Elena Rauch verweist nur auf wissenschaftliche Fakten.

Es ist kalt. Nicht nur draußen, die Heizungsanlage ist ausgefallen. Am Abend zeigte das Thermometer 19 Grad, über Nacht fiel die Temperatur auf erfrischende 15. Was sagt die Hausverwaltung, fragte ich zitternd. Sie schicken jemanden, informierte er. Wann?!, rief ich verzweifelt. Sie arbeiten dran, antwortet er, während er tiefenentspannt in der Zeitung blätterte. Das ist wieder einmal typisch. Was für eine Frau existenzbedrohend ist, bringt einen Mann noch lange nicht aus der Ruhe. Wie tief die Gräben in dieser Frage sind, zeigt sich alljährlich im stillen Kampf an den Thermostaten, um die Deutungshoheit des Wortes „Wohlfühltemperatur“, sobald der Hochsommer vorbei ist.

Ich kann so nicht arbeiten, klagte ich, während ich mein schockgefrorenes Homeoffice schlich. Ein Mann wird diesen Satz als Zeichen weiblicher Schwäche werten. Aber ich versichere, er beruht auf wissenschaftlicher Faktenlage. Deutsche und amerikanische Forscher haben schon vor zwei Jahren mit einem Experiment bestätigt, dass Frauen in kühlen Räumen schlechter denken können. Bei Temperaturen um die 30 Grad laufen sie zur Höchstform auf, Männer brauchen dafür zehn Grad weniger. Kann sein, dass es am evolutionsbiologischen Erbe liegt. Während sich die Herren auf der Jagd im Permafrost abhärten konnten, hüteten wir in überheizten Tropfsteinhöhlen das Feuer. Jemand musste es ja machen. Die Wissenschaftler empfehlen als Konsequenz deutlich höhere Bürotemperaturen.

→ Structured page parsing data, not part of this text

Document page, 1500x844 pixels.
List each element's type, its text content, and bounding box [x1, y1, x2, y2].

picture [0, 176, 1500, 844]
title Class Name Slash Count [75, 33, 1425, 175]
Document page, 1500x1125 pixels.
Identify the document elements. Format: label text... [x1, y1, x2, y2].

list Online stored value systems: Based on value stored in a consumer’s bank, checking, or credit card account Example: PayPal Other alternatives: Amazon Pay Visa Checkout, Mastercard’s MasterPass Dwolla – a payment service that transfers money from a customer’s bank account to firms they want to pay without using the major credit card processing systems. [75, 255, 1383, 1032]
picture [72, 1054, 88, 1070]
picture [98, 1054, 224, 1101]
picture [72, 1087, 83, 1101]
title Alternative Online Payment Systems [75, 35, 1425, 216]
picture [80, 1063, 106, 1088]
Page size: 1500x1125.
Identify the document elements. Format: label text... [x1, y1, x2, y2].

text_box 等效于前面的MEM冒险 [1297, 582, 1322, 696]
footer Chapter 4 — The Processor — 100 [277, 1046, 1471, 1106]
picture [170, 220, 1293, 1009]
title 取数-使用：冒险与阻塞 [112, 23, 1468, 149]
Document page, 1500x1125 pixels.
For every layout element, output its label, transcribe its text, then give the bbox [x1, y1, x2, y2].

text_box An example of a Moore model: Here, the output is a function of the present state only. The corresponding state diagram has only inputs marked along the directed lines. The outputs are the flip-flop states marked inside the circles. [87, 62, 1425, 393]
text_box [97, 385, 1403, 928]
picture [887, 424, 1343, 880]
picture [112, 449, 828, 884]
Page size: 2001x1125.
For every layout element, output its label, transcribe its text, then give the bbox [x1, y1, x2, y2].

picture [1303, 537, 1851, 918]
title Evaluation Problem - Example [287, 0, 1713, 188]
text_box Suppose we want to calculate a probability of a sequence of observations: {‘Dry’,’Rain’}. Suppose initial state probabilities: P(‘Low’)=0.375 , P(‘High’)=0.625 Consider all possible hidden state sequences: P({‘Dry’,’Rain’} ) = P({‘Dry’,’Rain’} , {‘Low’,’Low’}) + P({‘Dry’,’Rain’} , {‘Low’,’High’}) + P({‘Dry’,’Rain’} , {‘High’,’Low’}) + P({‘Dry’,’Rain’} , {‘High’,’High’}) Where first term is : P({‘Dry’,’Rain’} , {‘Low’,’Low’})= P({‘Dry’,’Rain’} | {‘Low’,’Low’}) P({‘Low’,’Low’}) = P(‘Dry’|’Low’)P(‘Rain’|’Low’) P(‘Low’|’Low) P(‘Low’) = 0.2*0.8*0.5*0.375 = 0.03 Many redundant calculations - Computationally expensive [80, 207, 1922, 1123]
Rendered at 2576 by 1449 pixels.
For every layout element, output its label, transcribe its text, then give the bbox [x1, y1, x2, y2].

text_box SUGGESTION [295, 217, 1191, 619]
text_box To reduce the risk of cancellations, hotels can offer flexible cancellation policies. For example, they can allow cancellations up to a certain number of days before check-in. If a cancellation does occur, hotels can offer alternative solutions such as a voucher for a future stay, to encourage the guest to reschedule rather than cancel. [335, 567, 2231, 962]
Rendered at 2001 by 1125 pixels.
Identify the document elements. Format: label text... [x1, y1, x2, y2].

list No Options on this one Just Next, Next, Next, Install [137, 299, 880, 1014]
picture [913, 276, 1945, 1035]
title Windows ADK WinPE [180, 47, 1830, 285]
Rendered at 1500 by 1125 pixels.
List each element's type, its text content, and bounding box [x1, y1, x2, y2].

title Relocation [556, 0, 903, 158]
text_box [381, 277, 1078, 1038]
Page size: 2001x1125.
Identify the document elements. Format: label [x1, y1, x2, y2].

Ruf noch mal bei der Hausverwaltung an, barmte ich. Zieh‘ einen Pullover mehr an, riet er. Das hilft aber nicht, man muss das ganzheitlich sehen. Schon das Wissen, in einem unterkühlten Raum zu sitzen, genügt, und Gehirn wie angeschlossene Nervenbahnen begeben sich in den Notbetrieb, um Energie zu sparen. Man wird gewissermaßen zur Bärin, die sich in den Winterschlaf begibt. Um einer Frau ihre beruflichen Möglichkeiten zu verbauen, muss man sie nur in ein kaltes Büro setzen.

So etwas kann ein Mann nicht verstehen. Aber wehe, die Internetverbindung wird gekappt, oder der fabelhafte Hometrainer geht kaputt. Ich wette, in unserer Wohnung würden sich seit dem Morgengrauen die Handwerker gegenseitig auf die Füße treten.